Moreover, if the concern is financial liability, why is the immunity so broad that “cases will be dismissed even if they do not seek money damages but only declaratory and injunctive relief.”
The lawsuit distraction is just that... A distraction from the real issue of the bush illegally spying on Americans.
And even if the matter was not already settled in the market place... As Russ Feingold said, "Congress can intervene to limit the damages." Do not let them distract you from the fact that the bush administration was illegally spying on Americans, and not just after 911 but before that, according reports:
A former telecom executive told us that efforts to obtain call details go back to early 2001, predating the 9/11 attacks and the president's now celebrated secret executive order. The source, who asked not to be identified so as not to out his former company, reports that the NSA approached U.S. carriers and asked for their cooperation in a "data-mining" operation, which might eventually cull "millions" of individual calls and e-mails.

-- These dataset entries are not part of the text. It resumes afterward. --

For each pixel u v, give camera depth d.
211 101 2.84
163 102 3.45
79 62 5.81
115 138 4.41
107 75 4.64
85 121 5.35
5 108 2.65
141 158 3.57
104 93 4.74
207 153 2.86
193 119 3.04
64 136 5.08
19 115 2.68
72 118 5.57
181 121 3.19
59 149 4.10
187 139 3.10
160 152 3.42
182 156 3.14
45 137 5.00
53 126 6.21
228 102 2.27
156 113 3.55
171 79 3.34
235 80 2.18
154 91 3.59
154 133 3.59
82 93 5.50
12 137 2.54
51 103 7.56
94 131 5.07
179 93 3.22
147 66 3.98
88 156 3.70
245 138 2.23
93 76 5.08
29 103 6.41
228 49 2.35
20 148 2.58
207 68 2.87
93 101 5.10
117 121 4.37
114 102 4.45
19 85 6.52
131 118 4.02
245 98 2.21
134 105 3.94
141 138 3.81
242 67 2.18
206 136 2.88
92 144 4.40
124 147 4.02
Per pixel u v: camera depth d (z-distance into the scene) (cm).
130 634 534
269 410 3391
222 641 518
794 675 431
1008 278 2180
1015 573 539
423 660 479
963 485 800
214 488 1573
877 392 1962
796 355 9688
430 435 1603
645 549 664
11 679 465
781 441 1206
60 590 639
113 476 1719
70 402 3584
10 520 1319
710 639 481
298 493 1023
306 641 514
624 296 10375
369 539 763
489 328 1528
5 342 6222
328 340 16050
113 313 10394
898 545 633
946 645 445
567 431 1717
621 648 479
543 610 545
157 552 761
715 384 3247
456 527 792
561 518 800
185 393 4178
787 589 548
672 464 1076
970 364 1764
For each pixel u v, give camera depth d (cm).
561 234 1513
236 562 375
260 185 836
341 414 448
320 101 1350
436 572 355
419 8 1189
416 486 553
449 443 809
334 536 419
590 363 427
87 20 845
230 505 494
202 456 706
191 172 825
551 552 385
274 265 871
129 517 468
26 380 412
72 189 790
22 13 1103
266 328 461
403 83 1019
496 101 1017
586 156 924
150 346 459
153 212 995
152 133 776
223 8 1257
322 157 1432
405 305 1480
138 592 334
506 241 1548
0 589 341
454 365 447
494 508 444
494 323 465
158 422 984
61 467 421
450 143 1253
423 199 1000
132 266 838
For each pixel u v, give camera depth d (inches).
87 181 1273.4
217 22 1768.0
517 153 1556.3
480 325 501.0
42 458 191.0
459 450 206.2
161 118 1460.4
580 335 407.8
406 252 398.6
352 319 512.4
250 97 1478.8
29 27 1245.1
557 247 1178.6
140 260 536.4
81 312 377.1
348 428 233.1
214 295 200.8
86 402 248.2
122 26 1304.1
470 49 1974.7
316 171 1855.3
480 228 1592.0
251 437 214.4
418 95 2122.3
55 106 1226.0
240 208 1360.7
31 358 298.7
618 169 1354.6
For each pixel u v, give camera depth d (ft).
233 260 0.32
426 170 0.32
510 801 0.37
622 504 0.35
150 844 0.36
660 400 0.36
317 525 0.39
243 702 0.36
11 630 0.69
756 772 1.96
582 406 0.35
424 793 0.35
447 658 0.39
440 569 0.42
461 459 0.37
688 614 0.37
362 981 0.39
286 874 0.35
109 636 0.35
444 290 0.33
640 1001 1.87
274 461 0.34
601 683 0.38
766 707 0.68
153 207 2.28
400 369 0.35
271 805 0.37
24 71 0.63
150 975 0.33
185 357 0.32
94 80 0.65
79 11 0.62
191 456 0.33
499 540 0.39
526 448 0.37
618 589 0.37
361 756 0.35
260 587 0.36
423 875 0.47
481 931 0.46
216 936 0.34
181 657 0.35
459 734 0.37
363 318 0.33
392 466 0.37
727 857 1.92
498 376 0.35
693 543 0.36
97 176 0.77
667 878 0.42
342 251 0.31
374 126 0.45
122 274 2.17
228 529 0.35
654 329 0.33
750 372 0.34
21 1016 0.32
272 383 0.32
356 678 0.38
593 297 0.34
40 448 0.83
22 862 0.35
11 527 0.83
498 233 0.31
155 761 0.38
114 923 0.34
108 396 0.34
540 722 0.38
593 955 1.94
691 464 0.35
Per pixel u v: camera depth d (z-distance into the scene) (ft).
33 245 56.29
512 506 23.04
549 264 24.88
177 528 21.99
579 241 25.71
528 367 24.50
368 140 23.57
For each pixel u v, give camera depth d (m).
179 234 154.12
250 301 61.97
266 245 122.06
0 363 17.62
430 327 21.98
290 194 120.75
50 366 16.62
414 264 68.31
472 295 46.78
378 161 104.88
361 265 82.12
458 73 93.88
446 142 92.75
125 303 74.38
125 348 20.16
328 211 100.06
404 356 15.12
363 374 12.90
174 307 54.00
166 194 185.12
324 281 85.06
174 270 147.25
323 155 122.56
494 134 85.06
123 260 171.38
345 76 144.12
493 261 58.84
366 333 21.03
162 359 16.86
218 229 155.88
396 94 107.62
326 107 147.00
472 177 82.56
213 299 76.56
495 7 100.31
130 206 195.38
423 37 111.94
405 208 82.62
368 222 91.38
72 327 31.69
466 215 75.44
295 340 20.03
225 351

Like the pressure applied to ITT a half-century ago, our source says the government was insistent, arguing that his competitors had already shown their patriotism by signing on. The NSA would not comment on the issue, saying that, "We do not discuss details of actual or alleged operational issues."
Any reasonable person would realize that invocation of 911 by anyone is completely bogus when the illegal spying was, in fact, started before that date. Equally important here is the fact that it was not just Foreign calls that were being monitored, BUT all of the traffic on their networks:
Although the president told the nation that his NSA eavesdropping program was limited to known Al Qaeda agents or supporters abroad making calls into the U.S., comments of other administration officials and intelligence veterans indicate that the NSA cast its net far more widely. AT&T technician Mark Klein inadvertently discovered that the whole flow of Internet traffic in several AT&T operations centers was being regularly diverted to the NSA, a charge indirectly substantiated by John Yoo, the Justice Department lawyer who wrote the official legal memos legitimizing the president's warrantless wiretapping program. Yoo told FRONTLINE: "The government needs to have access to international communications so that it can try to find communications that are coming into the country where Al Qaeda's trying to send messages to cell members in the country. In order to do that, it does have to have access to communication networks."
And when I say all of the traffic, I mean telephone calls, both local and foreign, as well as all internet and Email traffic:
Conventional wisdom has long been that the bulk of the surveillance operations -- groundbreaking because they lacked judicial oversight -- involved primarily telephone calls. However, officials say the Bush administration's program frequently went after e-mail and other Internet traffic.
These actions by the bush administration go far beyond being simply criminal. They are an attack on the The Constitution and the Bill of Rights.
What part of these oaths do the politicians that swear to them fail to understand here?
- Presidential Oath:
"I do solemnly swear (or affirm) that I will faithfully execute the office of President of the United States, and will to the best of my ability, preserve, protect and defend the Constitution of the United States."
- For Congress Members:
"I do solemnly swear (or affirm) that I will support and defend the Constitution of the United States against all enemies, foreign and domestic; that I will bear true faith and allegiance to the same; that I take this obligation freely, without any mental reservation or purpose of evasion; and that I will well and faithfully discharge the duties of the office on which I am about to enter."
Many of these politicians' actions are not simply impeachable offenses for a failure to uphold their oaths of office, but exhibit a heretical acceptance of criminal actions and contempt for the founding documents that could only be described as treason.